» Assignment: Exactly as written, return every line of the data below apart from the pictures.

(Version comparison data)
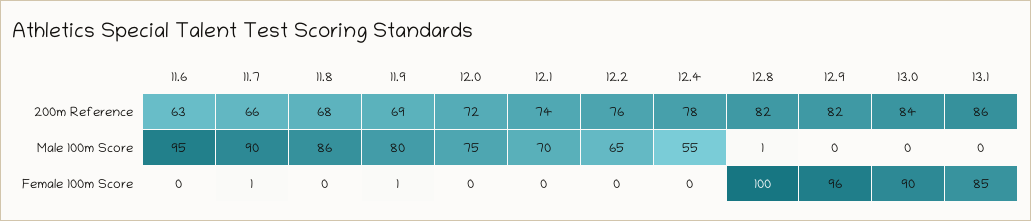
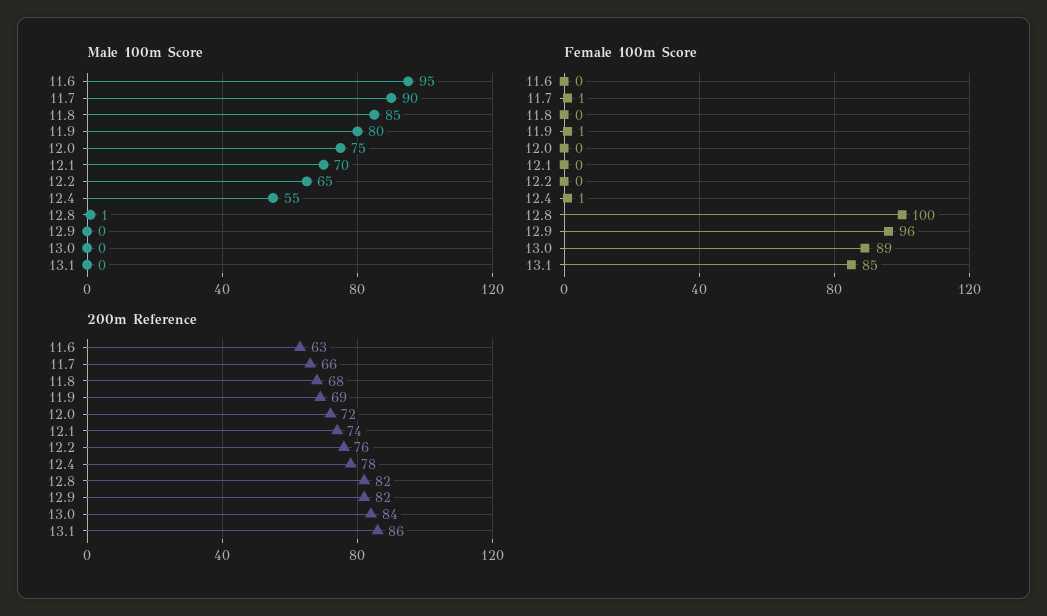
Male 100m Score, 11.8: 86 -> 85
Female 100m Score, 12.4: 0 -> 1
Female 100m Score, 13.0: 90 -> 89

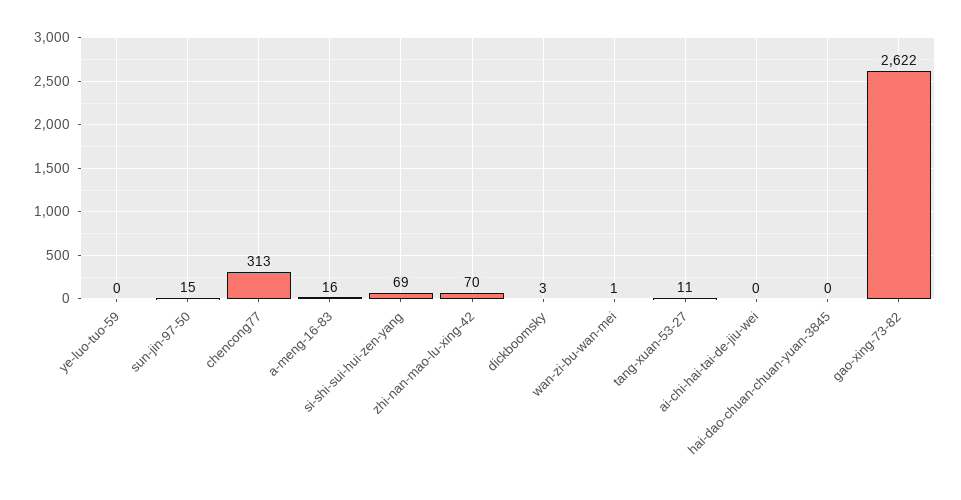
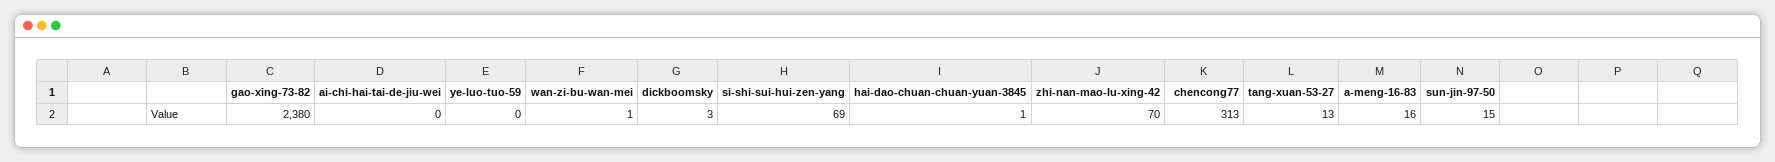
tang-xuan-53-27: 11 -> 13
hai-dao-chuan-chuan-yuan-3845: 0 -> 1
gao-xing-73-82: 2622 -> 2380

» Result for this task:
Male 100m Score, 11.8: 86 -> 85
Female 100m Score, 12.4: 0 -> 1
Female 100m Score, 13.0: 90 -> 89

tang-xuan-53-27: 11 -> 13
hai-dao-chuan-chuan-yuan-3845: 0 -> 1
gao-xing-73-82: 2622 -> 2380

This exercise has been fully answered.